### Problem description:
In the records, find each line where "Schauspiel" occurs, and copy it.

Stored entries
——

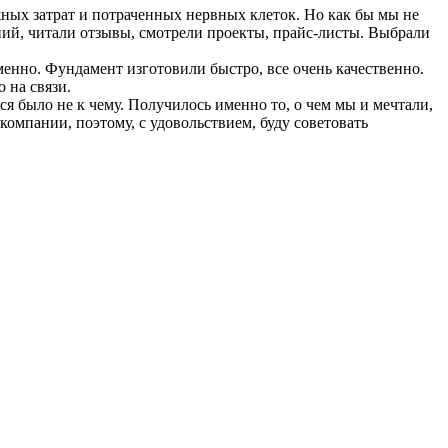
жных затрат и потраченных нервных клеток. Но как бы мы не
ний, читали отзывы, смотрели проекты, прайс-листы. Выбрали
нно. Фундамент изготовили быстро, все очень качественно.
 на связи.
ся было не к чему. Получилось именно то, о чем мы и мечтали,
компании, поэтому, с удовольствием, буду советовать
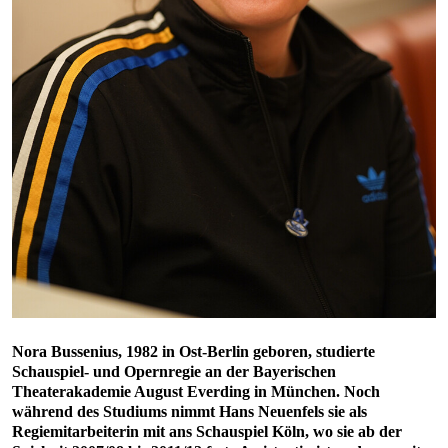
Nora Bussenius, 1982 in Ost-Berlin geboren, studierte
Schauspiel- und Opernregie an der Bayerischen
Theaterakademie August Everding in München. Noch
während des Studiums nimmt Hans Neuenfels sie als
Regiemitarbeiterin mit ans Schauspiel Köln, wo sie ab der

——

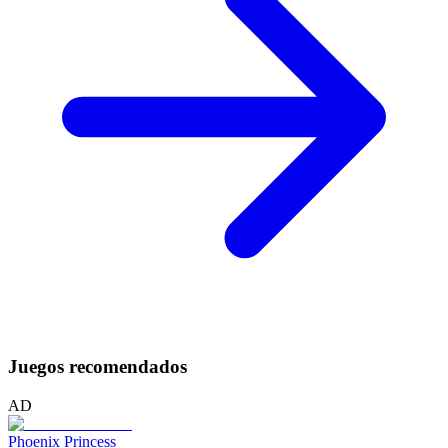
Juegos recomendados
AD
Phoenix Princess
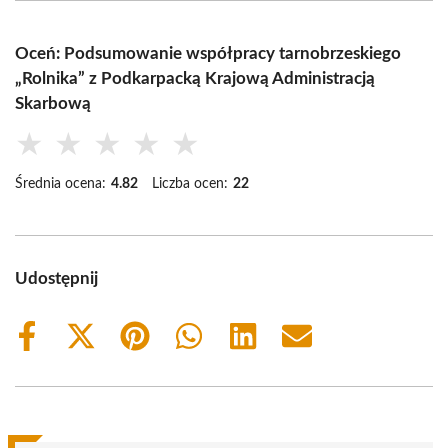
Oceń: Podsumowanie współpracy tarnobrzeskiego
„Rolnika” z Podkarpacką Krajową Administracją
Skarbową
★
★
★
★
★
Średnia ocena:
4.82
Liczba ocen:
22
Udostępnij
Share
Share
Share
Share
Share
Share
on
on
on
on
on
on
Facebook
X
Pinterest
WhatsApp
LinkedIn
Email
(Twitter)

——

### Answer to this task:
Schauspiel- und Opernregie an der Bayerischen
Regiemitarbeiterin mit ans Schauspiel Köln, wo sie ab der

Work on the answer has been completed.